**EXTRAIT À LIRE**
Ce n’est pas jouer, ni mentir que de reproduire les paysages métallurgiques en y configurant les silhouettes du futur, en donnant une vie personnelle à ces personnages qui sortent des films d’anticipation… Comment imaginer demain ? Sera-t’il un autre Solaris ? Nous sommes soumis au temps qui passe, à sa fluctuation, à sa dérive… À la mémoire rongée par le sel de l’oubli, au Sacrifice.
Arpenter le port en déambulant. Carnet de notes, de musique…Variation d’une mélodie visuelle… Laisser sourdre de l’agrandissement photographique cette amplification qui devient surface médiatrice, repère.
« Demain au pays de Gulliver » serait le titre du livre de Lilliput… Perdu au bord d’une mer si tranquille, si vaste, dans une image où l’essentiel ne peut être appréhendé, et qui dépend de notre conscience.
Chaque geste engendre un aspect saisi sur le vif comme une insolence ; dominer l’instant ; modeler la matière puis laisser filer le grain de peau, d’argent, de sable entre ses doigts, ses mains ; la mer résonne de chansons et d’odyssées, mobile - immobile en un mouvement qui s’étend, se détend, s’étire.
Des ombres naufragées, un mur courbe, un infini déployé, une immensité confondue, presque dissoute dans l’horizontalité des flots.
Jeux de miroirs et de silhouettes, ciels bleus, chiens errants, drapeaux flottants, l’équilibre du littoral reste sauvage malgré les édifications contemporaines.
Des escaliers de pierres, des graffitis expressifs, un mât dressé, net et tranchant sur le ciel. Des grues colorées bruyantes aux poulies grinçantes qui déchargent les caisses sur le débarcadère encombré.
Du rouge en filigrane, marée rouge, cerises peintes sur le mur, goutte de sang, façade écarlate, tomates ou fleur qui se fane, un dessin dans la flaque d’eau, empreinte de pied qui saute, enfants aux gestes vastes comme un rêve qui ne s’achèvera jamais.

(Transcription des pages)
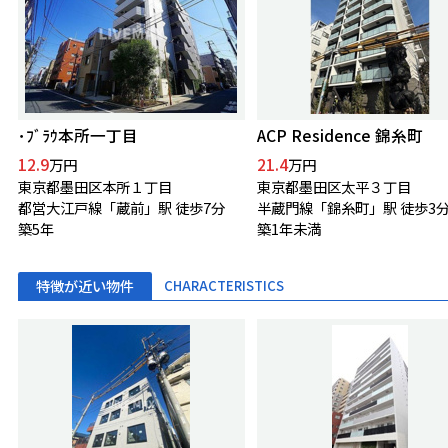
･ﾌﾞﾗｳ本所一丁目
ACP Residence 錦糸町
12.9
21.4
万円
万円
東京都墨田区本所１丁目
東京都墨田区太平３丁目
都営大江戸線「蔵前」駅 徒歩7分
半蔵門線「錦糸町」駅 徒歩3
築5年
築1年未満
特徴が近い物件
CHARACTERISTICS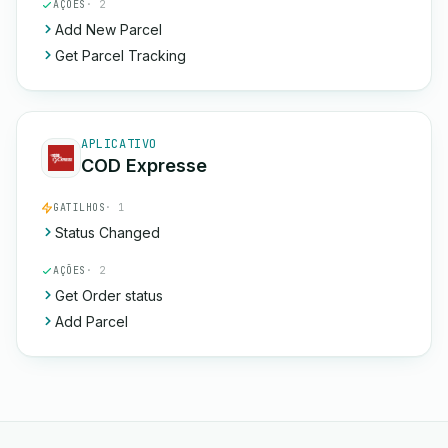
AÇÕES
· 2
Add New Parcel
Get Parcel Tracking
APLICATIVO
COD Expresse
GATILHOS
· 1
Status Changed
AÇÕES
· 2
Get Order status
Add Parcel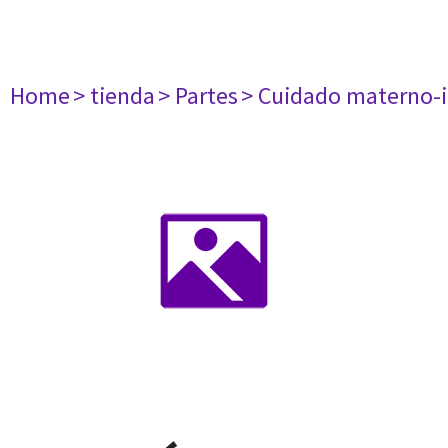
Home
> tienda
> Partes
> Cuidado materno-i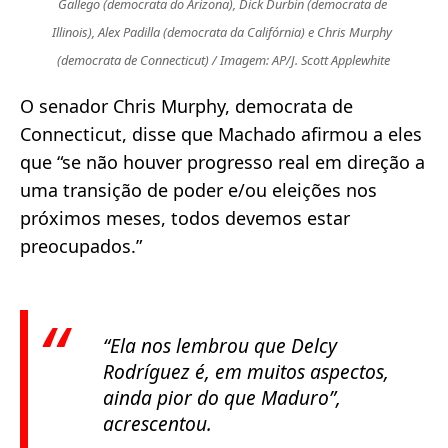
Gallego (democrata do Arizona), Dick Durbin (democrata de 
Illinois), Alex Padilla (democrata da Califórnia) e Chris Murphy 
(democrata de Connecticut) / Imagem: AP/J. Scott Applewhite
O senador Chris Murphy, democrata de
Connecticut, disse que Machado afirmou a eles
que “se não houver progresso real em direção a
uma transição de poder e/ou eleições nos
próximos meses, todos devemos estar
preocupados.”
“Ela nos lembrou que Delcy
Rodríguez é, em muitos aspectos,
ainda pior do que Maduro”
,
acrescentou.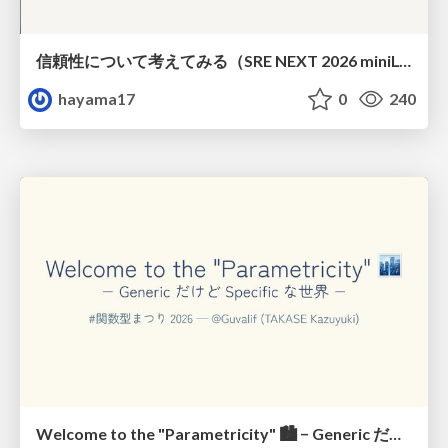
信頼性について考えてみる（SRE NEXT 2026 miniLT）
hayama17
0
240
Welcome to the "Parametricity" 🏙️ − Generic だけど Specific な世界 −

**CONSIGNE**
Dans l'extrait, relevez tout ce qu'énumère la phrase commençant par « Jeux de miroirs » avant les mots « l'équilibre du littoral ». Appuyez-vous uniquement sur l'extrait.

**VOTRE RÉPONSE**
- jeux de miroirs et de silhouettes
- ciels bleus
- chiens errants
- drapeaux flottants